··· Dataset records

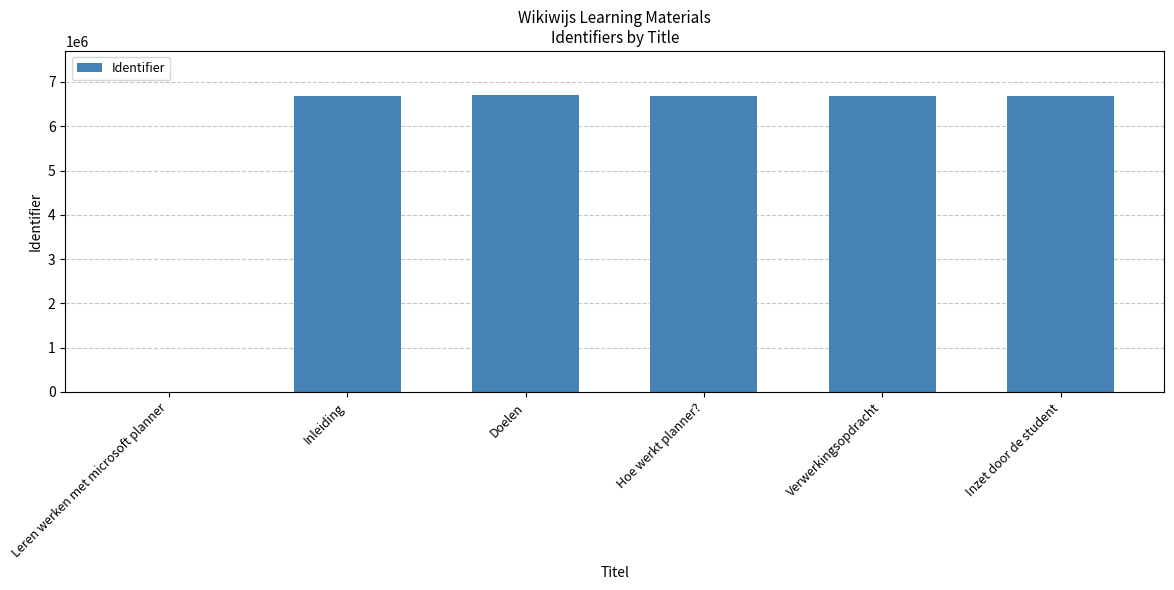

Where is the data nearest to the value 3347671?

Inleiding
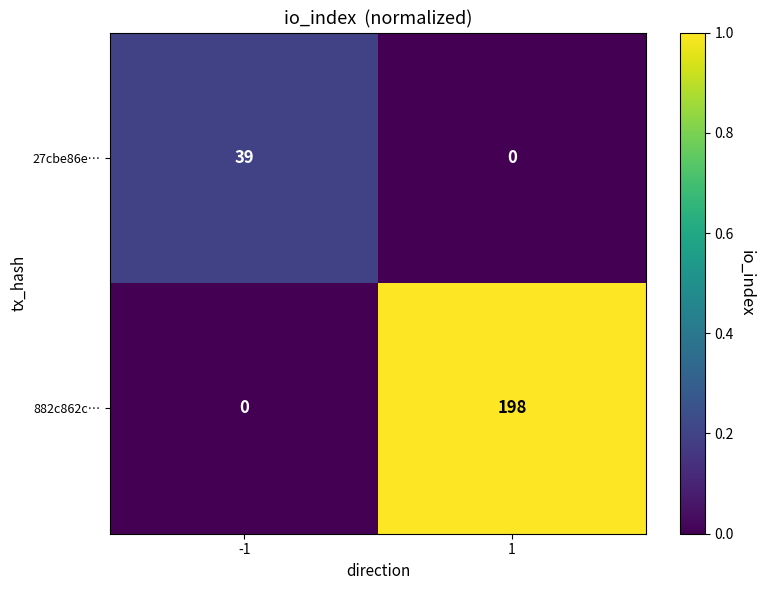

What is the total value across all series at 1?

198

······

## Task requirements:
Reproduce every line of the listing above verbatim, omitting the pictures from your answer.

## Your solution:
Where is the data nearest to the value 3347671?

Inleiding

What is the total value across all series at 1?

198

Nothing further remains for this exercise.